Task brief: Find every row below that contains "isolated" as a whole word, not as part of a longer word, and copy each of those rows in full. Uppercase and lowercase letters must match.

Records supplied:
☆ ☆ ☆

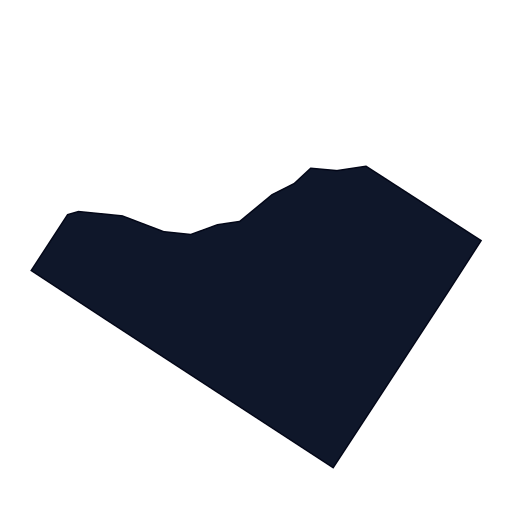 the district of Starke, Indiana, United States of America, rotated 33°
{"feature_id": "52423323B53006096789776", "entity_name": "Starke", "entity_type": "district", "adm_level": 2, "iso_a3": "USA", "parent_name": "United States of America", "parent_adm1": "Indiana", "projection": "mercator", "projection_center": [-86.683, 41.302], "detail": "fine", "context": "isolated", "style": "filled", "palette": "ink", "viewbox_px": 512, "rotation_deg": 33, "n_neighbors": 0, "source": "geoboundaries", "source_scale": "gbopen_adm2", "svg_char_len": 419}
<svg xmlns="http://www.w3.org/2000/svg" viewBox="0 0 512 512"><g transform="rotate(33 256 256)"><path d="M436.4,120.5L391.1,120.6L299.4,120.8L277.4,140.3L254.1,152.6L248.6,174.4L236.1,195.8L223.5,235.9L206.7,250.7L189.6,273.5L165.3,285.9L122.0,295.2L82.9,315.4L75.5,323.9L75.4,390.6L165.6,391.0L436.0,391.5L436.3,301.3L436.4,256.1L436.6,180.8L436.4,120.5Z" fill="#0f172a" stroke="#020617" stroke-width="1.5"/></g></svg>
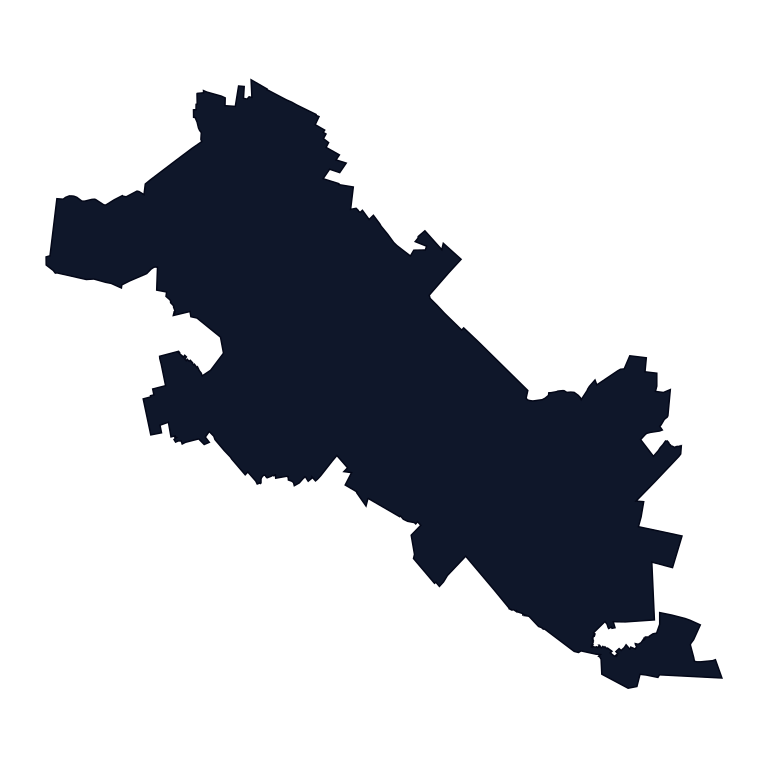 outline of Salto de Agua, Chiapas, Mexico
{"feature_id": "50627088B63649052199970", "entity_name": "Salto de Agua", "entity_type": "district", "adm_level": 2, "iso_a3": "MEX", "parent_name": "Mexico", "parent_adm1": "Chiapas", "projection": "natural_earth1", "projection_center": [-92.162, 17.435], "detail": "fine", "context": "isolated", "style": "filled", "palette": "ink", "viewbox_px": 768, "rotation_deg": 0, "n_neighbors": 0, "source": "geoboundaries", "source_scale": "gbopen_adm2", "svg_char_len": 6082}
<svg xmlns="http://www.w3.org/2000/svg" viewBox="0 0 768 768"><path d="M693.6,639.7L700.3,624.9L689.9,620.2L685.1,618.5L671.9,615.1L659.7,612.6L659.7,624.3L656.5,633.4L655.5,633.3L653.0,633.8L649.3,636.2L649.3,637.0L645.3,637.0L644.9,638.0L644.1,638.0L643.8,639.2L644.7,639.2L643.9,640.0L643.3,639.5L641.1,642.7L638.2,644.3L635.3,643.6L635.5,644.7L636.6,646.6L635.2,649.0L630.8,647.1L630.3,648.9L629.5,648.8L626.1,644.8L624.3,647.6L621.1,650.5L619.1,648.6L615.9,651.6L617.8,653.5L616.2,655.0L617.0,655.7L616.1,656.5L615.3,655.7L614.5,656.3L610.3,652.9L612.0,651.3L607.6,648.1L606.9,648.7L604.9,646.8L604.1,647.6L602.8,646.4L601.2,647.9L600.3,647.0L600.2,646.2L599.4,645.2L598.9,645.2L599.6,646.2L598.7,647.1L598.3,646.8L597.5,647.6L596.6,646.8L595.1,647.2L593.0,646.6L592.2,647.4L591.7,647.2L592.5,646.4L591.7,646.1L592.5,645.4L592.0,645.1L592.9,644.4L592.4,644.0L593.3,641.8L592.5,641.0L593.3,640.3L592.6,639.3L593.0,638.9L592.2,638.1L593.8,636.5L593.2,636.2L593.6,635.4L594.4,635.9L594.8,634.7L594.5,634.3L594.9,633.9L593.5,632.8L605.0,621.5L607.1,624.3L608.1,627.5L608.7,628.5L611.4,627.0L612.0,628.3L615.0,627.7L613.2,621.7L625.3,621.9L654.4,619.9L651.8,562.1L672.5,567.6L682.0,536.0L638.4,526.7L641.1,516.9L643.7,501.7L636.0,501.1L655.0,481.6L678.8,456.5L680.7,454.0L681.3,446.0L680.3,446.7L679.6,446.5L679.7,446.1L679.1,446.4L676.9,446.4L676.5,446.8L675.9,446.7L675.0,447.5L675.0,447.2L674.2,447.2L672.3,446.2L670.7,445.8L670.5,445.0L669.3,444.1L668.6,442.4L667.7,441.5L667.1,440.9L666.4,441.4L665.5,441.0L663.0,444.6L660.3,447.6L658.4,450.6L653.4,456.3L640.6,439.6L644.9,434.9L646.6,433.4L650.3,432.4L659.6,431.0L662.3,430.0L659.7,426.3L661.0,425.0L664.3,419.4L667.3,417.0L667.9,415.7L670.3,389.6L663.4,392.5L655.4,391.4L656.8,386.1L656.8,373.2L645.0,371.8L646.3,357.8L629.8,355.8L624.2,368.9L620.4,369.3L617.6,370.9L596.8,384.9L595.0,380.0L589.4,386.4L587.7,389.1L587.2,390.5L581.2,399.7L580.5,397.9L578.3,395.4L574.2,392.4L570.8,392.1L566.8,392.4L564.1,390.7L562.9,390.6L557.9,391.1L556.5,391.7L551.0,392.7L548.8,392.8L548.5,395.4L545.1,398.2L542.2,399.7L532.8,401.0L529.4,400.5L527.5,399.9L526.1,398.2L527.8,390.5L477.9,341.4L463.7,327.9L461.7,330.1L444.4,313.2L437.3,305.6L430.1,298.4L429.2,295.2L448.5,273.0L461.1,259.3L443.3,243.3L441.8,249.7L424.9,230.8L418.2,236.5L418.0,238.2L415.2,241.6L426.6,246.2L425.3,250.0L413.8,250.2L410.4,256.0L396.9,245.6L393.7,242.5L387.8,234.4L381.1,226.2L379.8,223.9L373.4,215.3L369.1,219.5L362.4,210.3L360.2,212.4L358.7,211.4L358.1,210.3L356.1,208.3L350.6,209.4L353.3,187.0L338.7,184.6L338.9,183.7L323.1,178.7L329.6,169.2L339.7,172.6L346.2,163.1L336.0,159.9L339.4,154.9L326.1,147.4L328.6,142.6L323.4,138.6L326.0,134.0L323.2,132.4L324.7,130.1L315.2,124.7L319.0,116.6L315.8,115.3L316.1,114.5L296.6,104.9L291.8,102.2L286.5,99.9L266.9,89.6L267.1,89.0L251.1,79.8L251.9,97.5L249.1,96.8L247.1,99.1L243.5,98.3L244.2,86.5L238.6,86.0L235.3,106.4L225.0,105.7L225.2,97.9L221.3,96.1L206.7,92.0L203.5,90.6L203.6,92.8L197.2,93.4L197.0,93.7L197.2,104.0L196.1,104.3L196.0,109.7L193.5,109.8L193.6,117.3L195.5,117.7L195.6,118.7L197.1,122.1L198.5,128.0L199.6,130.4L201.3,132.6L200.9,139.4L201.8,141.6L191.8,148.5L176.9,159.7L150.3,179.9L145.3,184.0L144.0,194.6L138.9,191.5L137.0,191.1L126.2,196.8L123.0,196.2L122.4,195.6L114.2,199.8L106.0,204.9L104.9,205.1L103.4,204.6L95.6,199.5L94.6,199.2L91.8,199.4L84.9,201.1L83.0,201.2L81.7,201.0L76.8,197.3L73.9,196.2L72.4,196.0L69.3,195.9L65.5,197.4L63.2,199.2L56.9,198.7L50.0,255.8L46.1,256.9L46.2,265.0L53.2,270.4L55.3,273.1L57.1,272.9L86.3,279.5L93.8,279.0L105.6,282.3L111.2,283.4L121.4,288.0L121.8,284.9L129.7,280.9L146.7,273.6L151.2,269.0L153.8,267.3L155.0,267.0L157.5,267.2L156.7,290.1L166.6,292.0L166.0,296.4L169.8,299.7L171.0,301.6L170.5,302.0L170.7,302.8L173.9,306.1L173.5,306.9L175.1,311.2L174.3,311.6L174.9,313.0L174.0,313.7L173.8,313.4L173.3,315.5L190.0,311.5L190.9,316.7L196.9,318.0L220.5,337.1L223.5,353.2L210.6,370.3L202.2,375.9L201.2,373.1L199.3,370.7L197.5,366.9L196.9,367.6L194.4,364.2L193.6,364.9L192.1,362.8L192.4,362.6L190.3,360.3L189.1,361.3L187.2,359.3L186.2,360.7L184.8,359.1L186.4,356.9L184.7,355.3L183.2,357.5L182.1,356.4L182.5,356.1L178.7,353.0L179.6,352.7L178.6,351.3L159.6,356.3L159.8,358.6L161.3,364.5L165.6,385.7L152.7,389.0L153.9,394.9L150.5,395.7L150.7,396.9L143.2,398.9L150.8,434.9L161.5,432.8L160.0,425.2L168.4,422.2L171.0,436.9L175.2,435.9L175.4,436.3L174.8,436.9L174.9,437.5L176.4,437.6L174.0,439.5L175.6,442.1L178.4,440.9L181.2,441.0L182.2,444.0L185.5,442.3L198.7,438.9L204.2,444.5L209.3,442.3L205.3,437.1L209.2,431.5L213.8,436.2L215.0,439.6L224.3,450.6L230.4,457.0L231.7,459.0L245.2,474.8L247.8,472.0L255.8,481.1L257.2,484.0L259.1,483.3L259.5,482.7L260.4,483.5L260.7,483.3L261.0,482.8L261.0,479.2L261.4,477.9L262.5,476.3L263.7,475.3L265.1,475.2L265.9,476.6L267.1,477.8L271.3,476.2L272.2,475.4L273.9,475.8L274.8,474.8L275.4,474.7L275.7,478.2L287.0,476.2L287.6,476.8L288.2,476.7L288.4,480.0L291.8,481.2L293.0,482.1L293.6,482.9L294.3,485.7L299.3,482.9L303.5,478.1L304.1,477.8L304.7,476.8L305.6,477.1L308.2,481.2L312.0,478.1L312.0,477.0L315.5,480.9L317.5,479.2L320.8,475.6L332.1,461.2L336.9,455.5L347.6,467.8L343.9,471.6L351.6,472.6L345.2,485.0L357.3,492.1L356.7,492.7L366.0,506.0L367.8,499.0L368.3,498.5L399.7,516.7L400.5,515.9L403.3,519.2L407.6,521.3L414.4,522.6L415.7,523.9L417.6,521.7L420.8,525.3L411.2,535.2L414.5,554.4L413.5,558.5L434.5,583.3L435.9,582.2L439.4,586.4L443.5,581.9L447.4,575.5L465.7,556.2L493.4,589.0L509.5,608.6L509.3,608.8L511.5,609.9L511.6,609.6L512.3,610.0L513.6,609.7L516.7,611.8L516.7,610.9L518.6,612.2L522.9,613.6L522.8,614.9L524.1,614.7L524.2,615.5L524.9,615.3L525.0,614.9L525.9,615.3L525.5,615.7L526.8,615.9L526.7,615.5L529.2,616.5L538.6,626.5L541.7,627.6L542.5,628.6L543.4,629.1L544.7,629.1L574.2,651.4L578.5,652.5L581.0,650.9L596.1,654.2L600.4,654.6L598.6,656.3L599.7,656.8L601.1,659.3L601.8,674.2L628.1,688.2L636.9,686.5L640.0,674.3L646.1,675.0L657.9,677.4L659.5,674.8L721.9,678.0L715.4,659.7L712.6,660.7L700.8,661.8L696.7,661.8L694.4,661.2L693.7,657.5L690.3,644.7L690.9,643.3L693.6,639.7Z" fill="#0f172a" stroke="#020617" stroke-width="1.5"/></svg>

☆ ☆ ☆

The completed task:
{"feature_id": "52423323B53006096789776", "entity_name": "Starke", "entity_type": "district", "adm_level": 2, "iso_a3": "USA", "parent_name": "United States of America", "parent_adm1": "Indiana", "projection": "mercator", "projection_center": [-86.683, 41.302], "detail": "fine", "context": "isolated", "style": "filled", "palette": "ink", "viewbox_px": 512, "rotation_deg": 33, "n_neighbors": 0, "source": "geoboundaries", "source_scale": "gbopen_adm2", "svg_char_len": 419}
{"feature_id": "50627088B63649052199970", "entity_name": "Salto de Agua", "entity_type": "district", "adm_level": 2, "iso_a3": "MEX", "parent_name": "Mexico", "parent_adm1": "Chiapas", "projection": "natural_earth1", "projection_center": [-92.162, 17.435], "detail": "fine", "context": "isolated", "style": "filled", "palette": "ink", "viewbox_px": 768, "rotation_deg": 0, "n_neighbors": 0, "source": "geoboundaries", "source_scale": "gbopen_adm2", "svg_char_len": 6082}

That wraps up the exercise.